Bonnie “Rae” Steiner says she was camping in February underneath a footbridge along the Fern Ridge Trail with friends when city workers in a truck arrived and told them they had two hours to move their things.

Steiner says she has lived on the Eugene streets since the mobile home she lived in burned down in the 2020 Holiday Farm Fire. She’s 64 years old and has lupus, which makes moving her belongings difficult. 

She says she didn’t know where city officials wanted to move her things to in that short time. “They stood there while you tried to pack what you could,” she says of the city workers. “It’s very embarrassing.” 

Steiner adds that she tried moving her things far away enough from underneath the bridge, but, after the two hours passed, the workers took her items. 

The city stores the personal property it takes from unhoused people for 30 days. People can reclaim their items by visiting the retrieval site, which was about two miles from Steiner’s campsite that day.

Steiner says she’s lost all her belongings to two-hour notices many times, but she never retrieves her items from storage since it’s difficult for her to walk the roughly two miles to the storage center and carry all her items back.

“Well, once you get there, how the heck are you gonna pack it?” Steiner asks.
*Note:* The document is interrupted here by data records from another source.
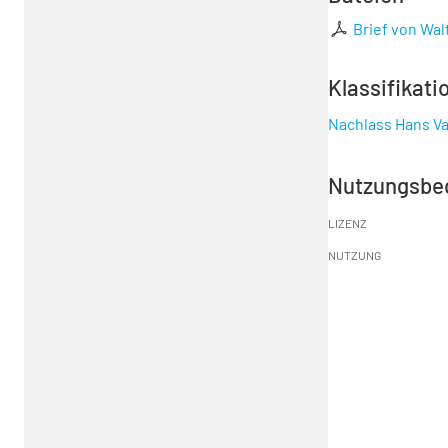
Brief von Wal
Klassifikati
Nachlass Hans Va
Nutzungsbe
LIZENZ
NUTZUNG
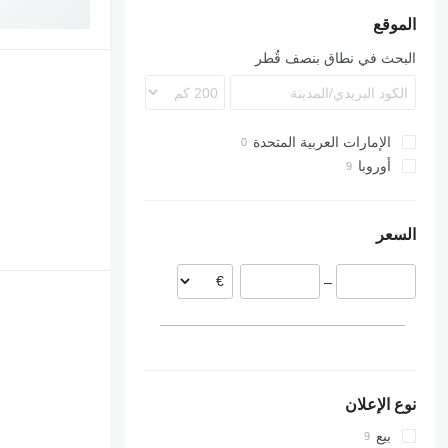
E series
الموقع
S series
البحث في نطاق بنصف قُطر
الإمارات العربية المتحدة
أوروبا
هولندا
رومانيا
السعر
–
نوع الإعلان
بيع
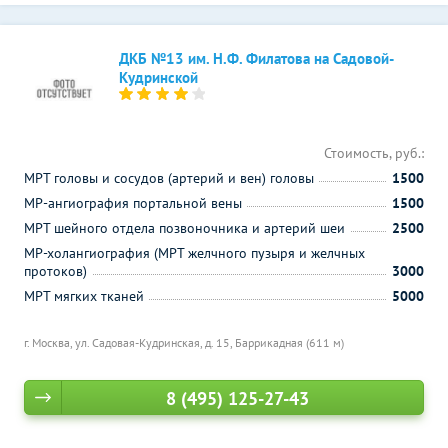
ДКБ №13 им. Н.Ф. Филатова на Садовой-
Кудринской
Стоимость, руб.:
МРТ головы и сосудов (артерий и вен) головы
1500
МР-ангиография портальной вены
1500
МРТ шейного отдела позвоночника и артерий шеи
2500
МР-холангиография (МРТ желчного пузыря и желчных
протоков)
3000
МРТ мягких тканей
5000
г. Москва, ул. Садовая-Кудринская, д. 15,
Баррикадная (611 м)
8 (495) 125-27-43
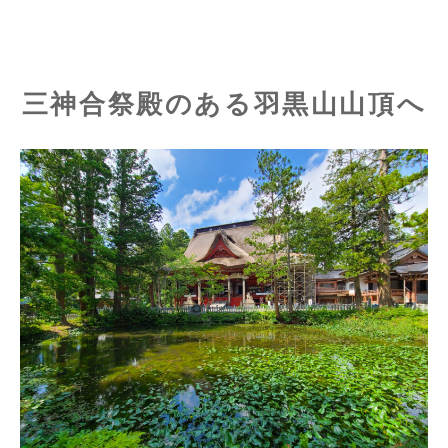
三神合祭殿のある羽黒山山頂へ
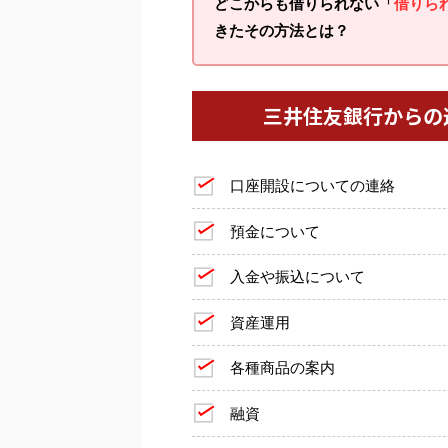
どこからも借りられない「
借りら
きたその方法とは？
三井住友銀行からの
口座開設についての連絡
預金について
入金や振込について
資産運用
各種商品の案内
融資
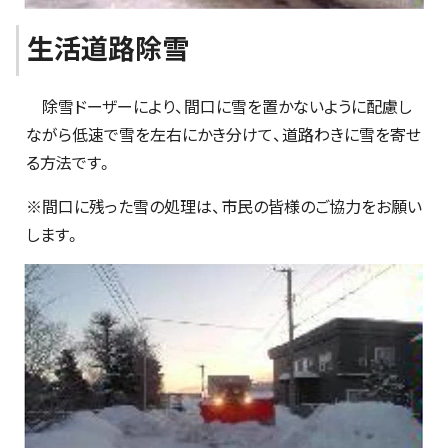
生活道路除雪
除雪ドーザーにより、間口に雪を置かないように配慮し
ながら低速で雪を左右にかき分けて、道路わきに雪を寄せ
る方法です。
※間口に残った雪の処理は、市民の皆様のご協力をお願い
します。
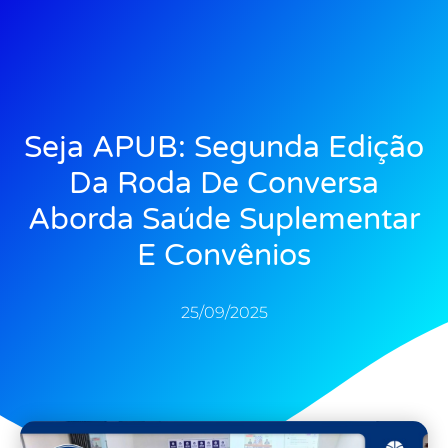
Seja APUB: Segunda Edição
Da Roda De Conversa
Aborda Saúde Suplementar
E Convênios
25/09/2025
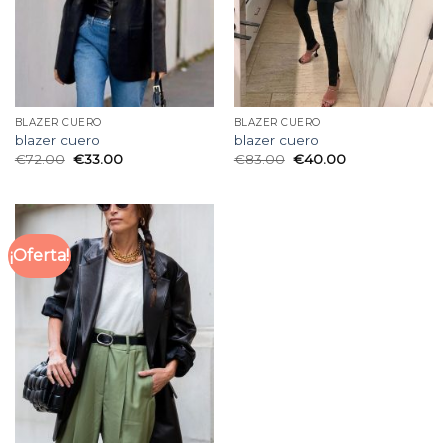
BLAZER CUERO
BLAZER CUERO
blazer cuero
blazer cuero
€
72.00
€
33.00
€
83.00
€
40.00
¡Oferta!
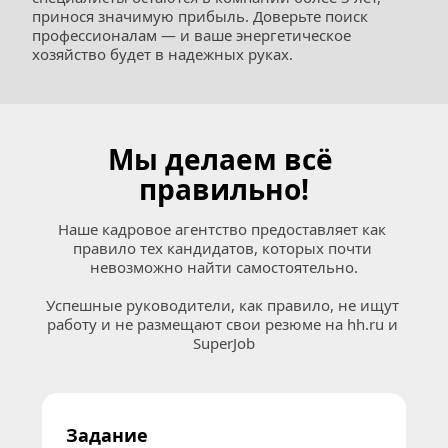
принося значимую прибыль. Доверьте поиск 
профессионалам — и ваше энергетическое 
хозяйство будет в надежных руках.
Мы делаем всё 
правильно!
Наше кадровое агентство предоставляет как 
правило тех кандидатов, которых почти 
невозможно найти самостоятельно.
Успешные руководители, как правило, не ищут 
работу и не размещают свои резюме на 
hh.ru
 и 
SuperJob
Задание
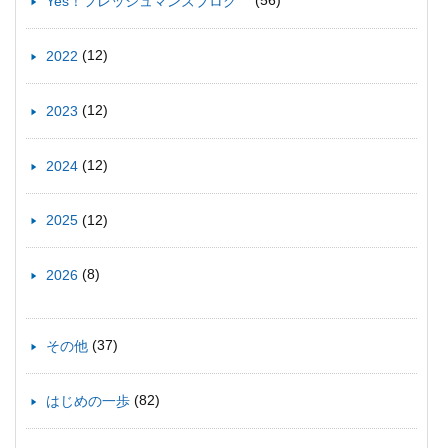
(56)
Yes！フレッシュマンズブログ
(12)
2022
(12)
2023
(12)
2024
(12)
2025
(8)
2026
(37)
その他
(82)
はじめの一歩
Some of these notices are handed out in the early evenings and on weekends. But the personal property retrieval site at 115 N. Garfield Street, where items deemed valuable are stored and available for pick-up within 30 days, is closed on weekends and after 2:30 pm on weekdays, leaving some people without tents or sleeping bags for a night or weekend. 


Photo by Alexis Weisend.

Kyrie Ackley, who wept after receiving her two-hour notice, says she has been unhoused and living in parks for several years. She says she’s lost her belongings six times to two-hour notices. One of the hardest items for her to lose was food for her dog. “My dog eats before I do,” she says.

She says she has felt the full weight of the two-hour eviction notices. “They go by here, like, every day, or every other day, and I get lucky if they don’t see my tent,” she says. “They only give you two hours. They used to give you 72 hours. 

“Every time I get a notice, I’m like, ‘Fuck, they found me.’ But I already know that they’re gonna find me,” she says. “Why can’t they just let me be here for at least more than one day?”

This story was developed as part of the Catalyst Journalism Project at the University of Oregon School of Journalism and Communication. Catalyst brings together investigative reporting and solutions journalism to spark action and response to Oregon’s most perplexing issues. To learn more visit or follow on Twitter @uo_catalyst.

How We Reported This Story

By Alexis Weisend

Eugene Weekly and the Catalyst Journalism Project spent four months examining more than 8,800 work orders filed by the Eugene Department of Public Works from April 2021 through March 2023. EW and Catalyst obtained the records under the Oregon public records law. 

These work orders document how city workers deal with the clean-up of prohibited campsites, even if there is only a single tent involved. Nearly 4,400 work orders show that city workers served a camp clean-up notice, forcing campers to move at the risk of losing their possessions. These work orders include reports of city employees’ actions, photographs of the prohibited campsites and images of the clean-up notices.

EW and Catalyst undertook this reporting to see if Eugene officials had changed their policies since the COVID-19 pandemic, when the city officials launched what then appeared to be an all-time record number of evictions of unhoused campers. At the time, Eugene officials denied their actions conflicted with Centers of Disease Control and Prevention guidelines regarding unhoused people sheltering in place. City work orders showed otherwise. See “Swept Away,” EW, June 17, 2021.